This article is from the Australian Property Journal archive
CONTINUED weakness in the United States retail environment has hampered Macquarie DDR Trust.
MDT recorded interim core earnings of $A14.5 million in the six months to December 31 2009 – a fall of 65.3% when compared to the previous first half year result of $A41.8 million.
The trust’s net property income fell 30.1% to $US48.1 million and shopping centre net property income declined 18.3% to $US49.6 million.
The trust made a statutory net loss of $8.7 million, taking into account certain unrealised, non-cash or non-recurring items including asset valuation movements.
But CEO Luke Petherbridge said the US retail environment is showing signs of recovery with leasing activity during the period remaining healthy.
As at December 31 2009, the Trust’s core shopping centre portfolio, consisting of 49 assets covering 11.0 million sqft, was 89% leased and the weighted average lease maturity was 5.1 years. During the period, the trust successfully leased 560,245 sqft, or 5.1% of the portfolio.
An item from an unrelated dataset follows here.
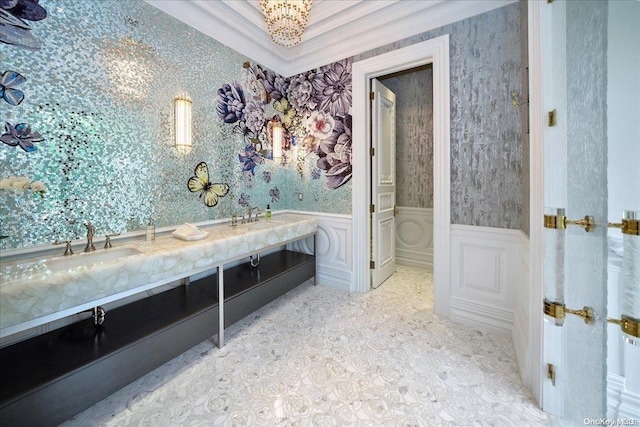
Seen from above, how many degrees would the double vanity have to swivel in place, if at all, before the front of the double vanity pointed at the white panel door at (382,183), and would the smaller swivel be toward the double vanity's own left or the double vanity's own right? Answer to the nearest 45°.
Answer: approximately 45° to the double vanity's own left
The weighted average rental decrease on new leases and renewals was 12.7%. Although rental rates on new leases are at lower levels than that paid by prior tenants.
The ex-Mervyns portfolio consists of 31 assets comprising 2.4 million sqft and remains 6.4% leased at December 31 2009.
Meanwhile asset revaluations resulted in a 1.6% decrease in portfolio value to $US1.43 billion, down from $US1.45 billion as at June 30 2009. The movement in portfolio value is the result of a softening of the weighted average capitalisation rate from 8.6% to 8.9%.
Petherbridge said MDT has started discussions with the CMBS special servicer for the $US145.1 million loan maturing on April 05 2010 seeking to extend this facility in advance of its maturity date.
“Despite relatively solid operational performance, the trust still faces significant challenges due to its capital and funding positions.
“We will continue to work on improving our position, and management remains in discussions with several of its counterparties and lenders to restructure their covenants and extend maturity dates of near-term debt facilities,” Petherbridge said.